• _Given passage_:
'''

It is far too easy to generalize about all CFOs from the example of one.

But I am going to take one CFO, share what he has to say about risk management, and talk about how dangerous his views and practices are.

One CFO's Take on Risk Management

Earlier this year, the Wall Street Journal published a sponsored article by Deloitte, which interviewed its CFO-in-Residence, Frank D’Amelio, on Managing Enterprise Risk.

D'Amelio was the “former CFO and EVP at Pfizer and [is] currently CFO-in-residence and independent advisor to Deloitte’s CFO Program …. In his two decades as finance chief [he] has developed many important ERM practices. D’Amelio also currently serves as a board director for Hewlett Packard Enterprise Co., Humana Inc., Zoetis Inc., Catalent Inc., Sail Biomedicines, EntityRisk and the Michael J. Fox Foundation for Parkinson’s Research.”

D'Amelio tells the interviewer:

  • The CFO still needs to own and drive the ERM process within the company. 
  • He made the head of internal audit the leader, in charge of advancing risk sensing, assurance and mitigation strategies.
  • He expects internal audit to be closely tied into all areas and functions of the organization so that together with those business and functional leaders they could identify the key enterprise risks.

'''

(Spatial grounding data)
'''

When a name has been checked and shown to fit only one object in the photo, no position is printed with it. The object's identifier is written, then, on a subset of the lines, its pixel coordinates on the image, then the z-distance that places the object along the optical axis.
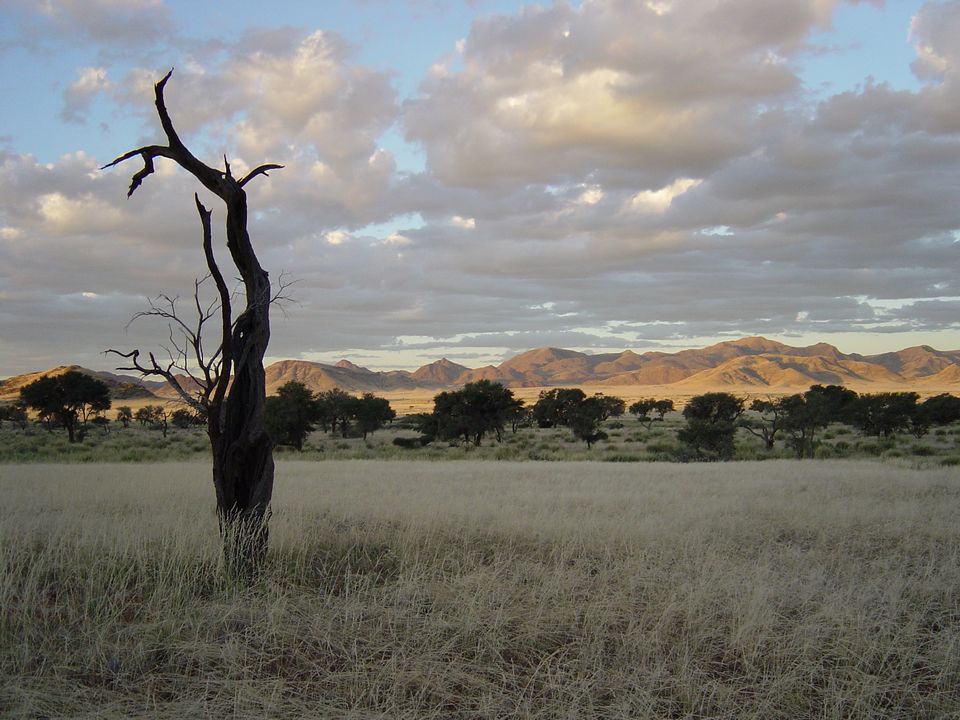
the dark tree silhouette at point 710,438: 36.72
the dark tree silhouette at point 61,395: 49.56
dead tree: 8.11
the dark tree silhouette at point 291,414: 40.97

'''

• _What this exercise asks_:
a – Answer these questions using the passage on one CFO's take on risk management:
(i) Which newspaper published the sponsored article by Deloitte?
(ii) At which company was D'Amelio formerly CFO and EVP?
(iii) Whom did D'Amelio make the leader for risk sensing, assurance and mitigation strategies?
b – Extract the part of the passage on one CFO's take on risk management that opens with the words containing "But I am going" and closes with "Managing Enterprise Risk.".

• _Expected responses_:
a –
(i) The Wall Street Journal
(ii) Pfizer
(iii) The head of internal audit

b –
But I am going to take one CFO, share what he has to say about risk management, and talk about how dangerous his views and practices are.

One CFO's Take on Risk Management

Earlier this year, the Wall Street Journal published a sponsored article by Deloitte, which interviewed its CFO-in-Residence, Frank D’Amelio, on Managing Enterprise Risk.